Exercise brief:
Nothing but the pictures gets dropped; retype every entry exactly.

Collected data entries
# # # # #
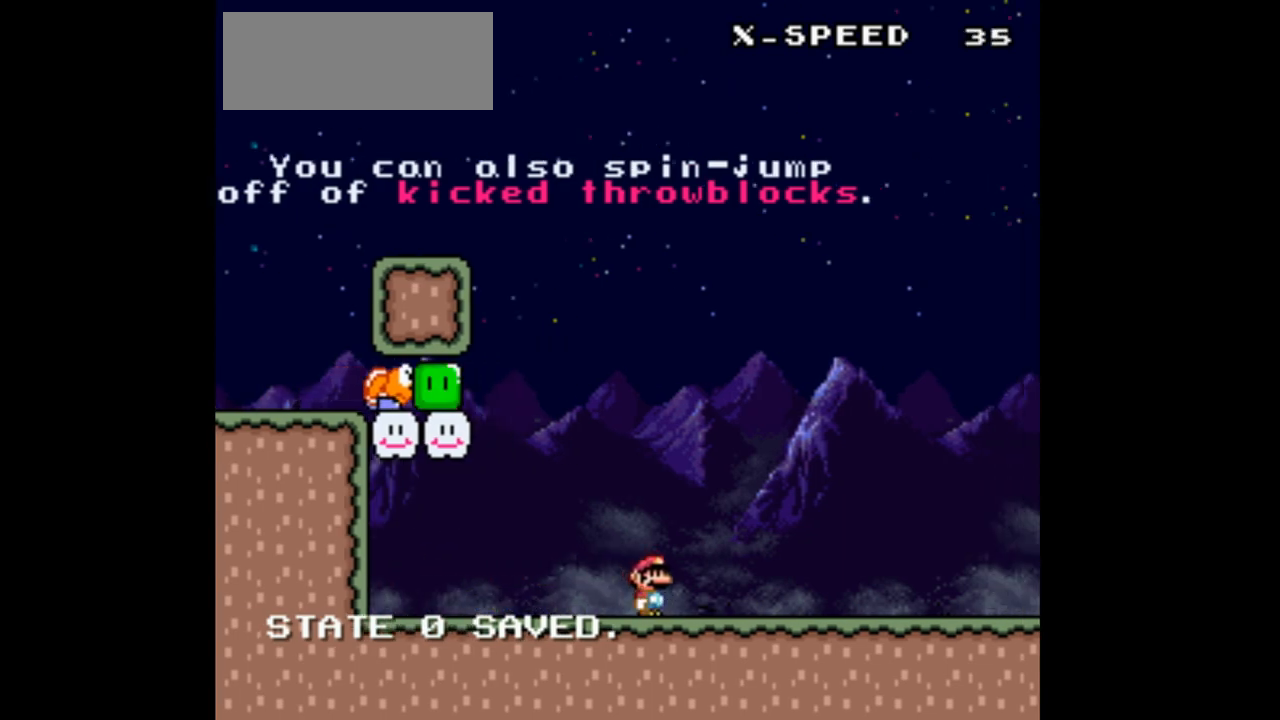
{"buttons": ["X", "DPAD_RIGHT"], "events": []}
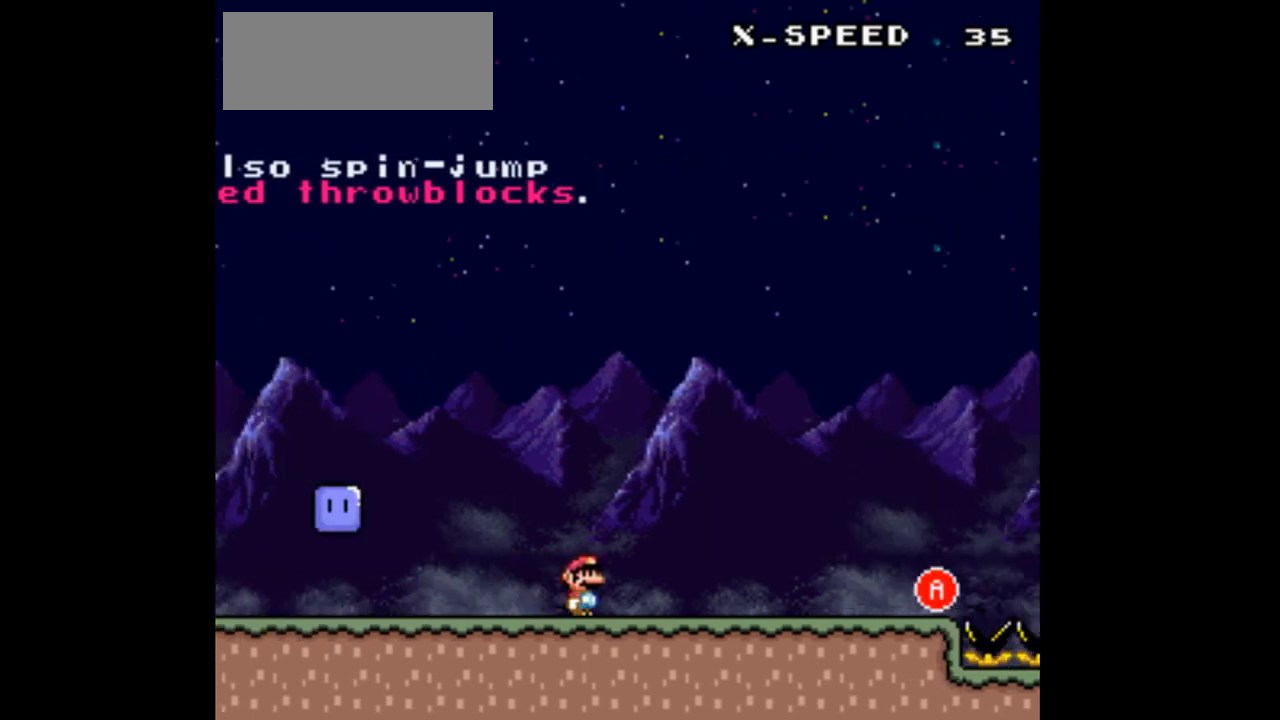
{"buttons": ["X", "DPAD_RIGHT"], "events": []}
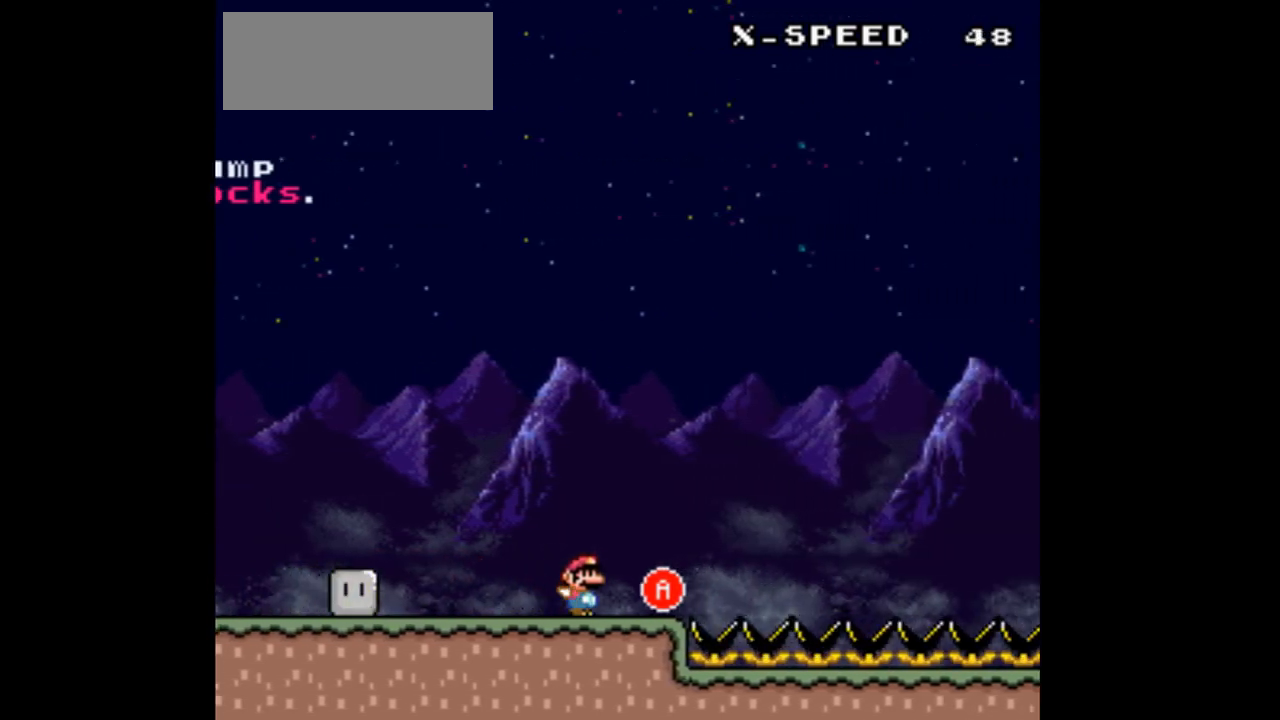
{"buttons": ["A", "X", "DPAD_RIGHT"], "events": [[67, "A", "down"], [167, "DPAD_RIGHT", "up"], [233, "DPAD_LEFT", "down"], [367, "DPAD_LEFT", "up"], [500, "DPAD_RIGHT", "down"]]}
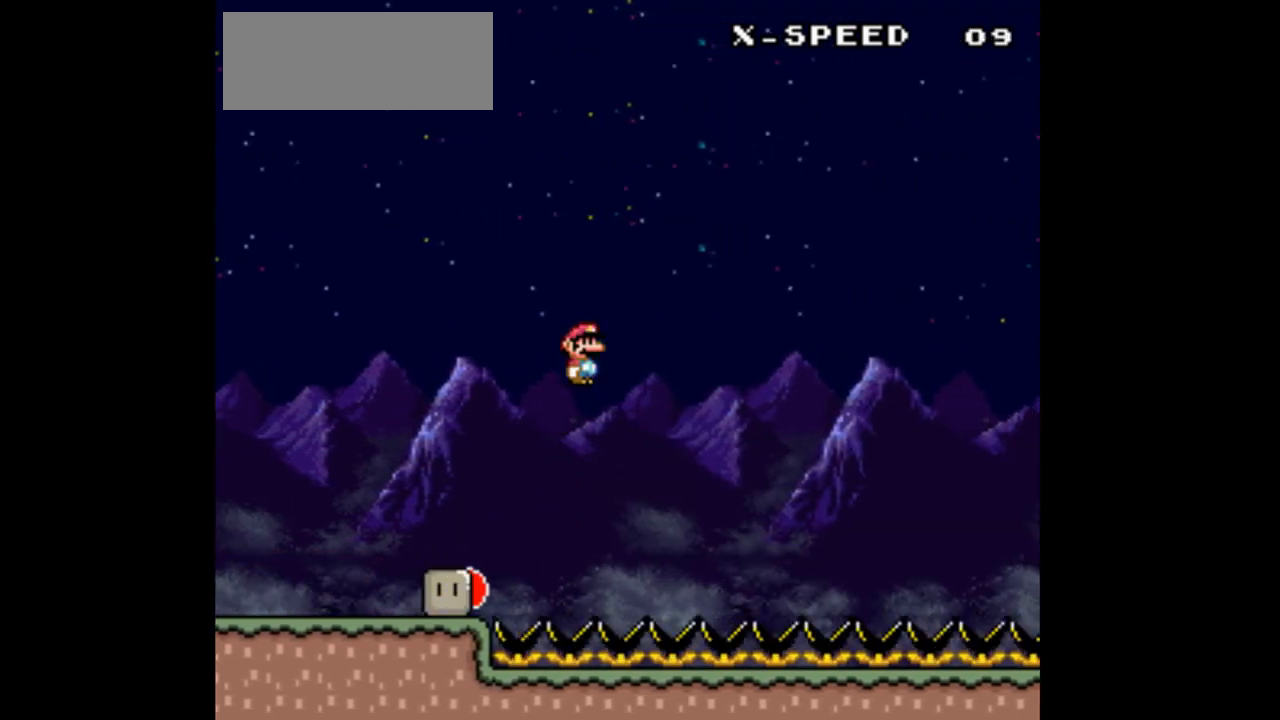
{"buttons": ["X", "DPAD_RIGHT"], "events": [[300, "A", "up"]]}
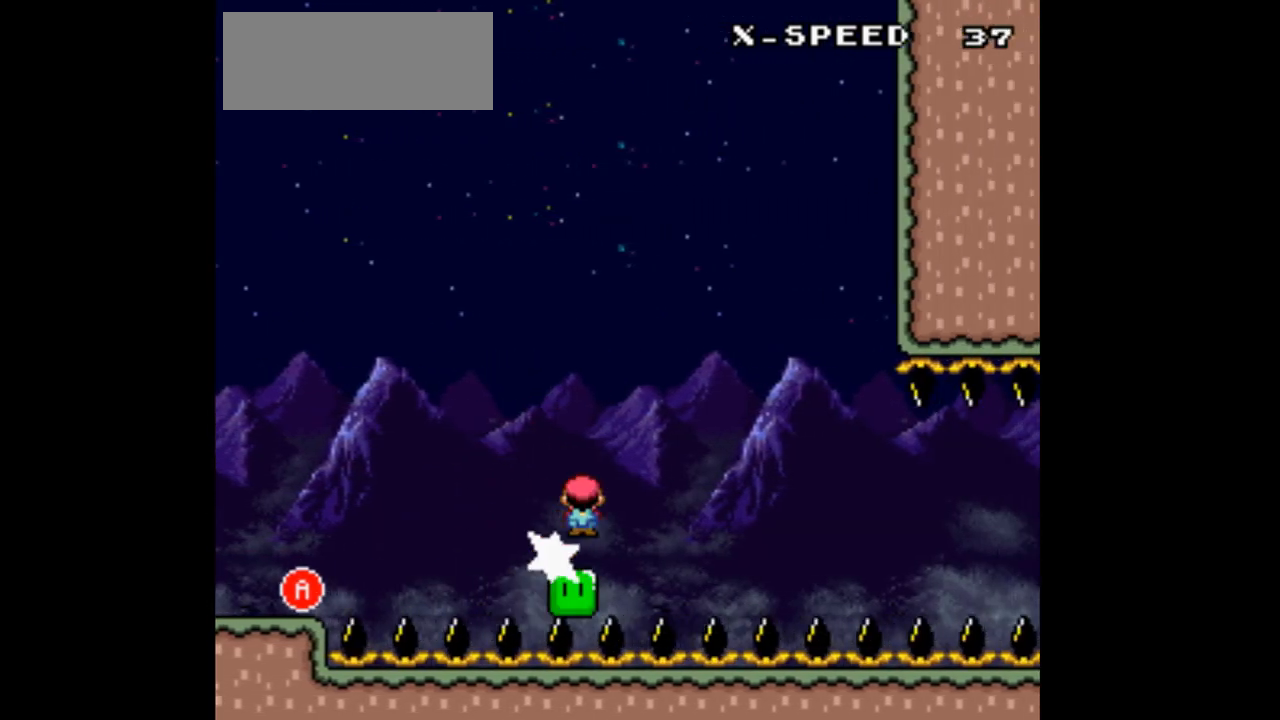
{"buttons": ["X", "DPAD_RIGHT"], "events": []}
# # # # #
Response area:
{"buttons": ["X", "DPAD_RIGHT"], "events": []}
{"buttons": ["X", "DPAD_RIGHT"], "events": []}
{"buttons": ["A", "X", "DPAD_RIGHT"], "events": [[67, "A", "down"], [167, "DPAD_RIGHT", "up"], [233, "DPAD_LEFT", "down"], [367, "DPAD_LEFT", "up"], [500, "DPAD_RIGHT", "down"]]}
{"buttons": ["X", "DPAD_RIGHT"], "events": [[300, "A", "up"]]}
{"buttons": ["X", "DPAD_RIGHT"], "events": []}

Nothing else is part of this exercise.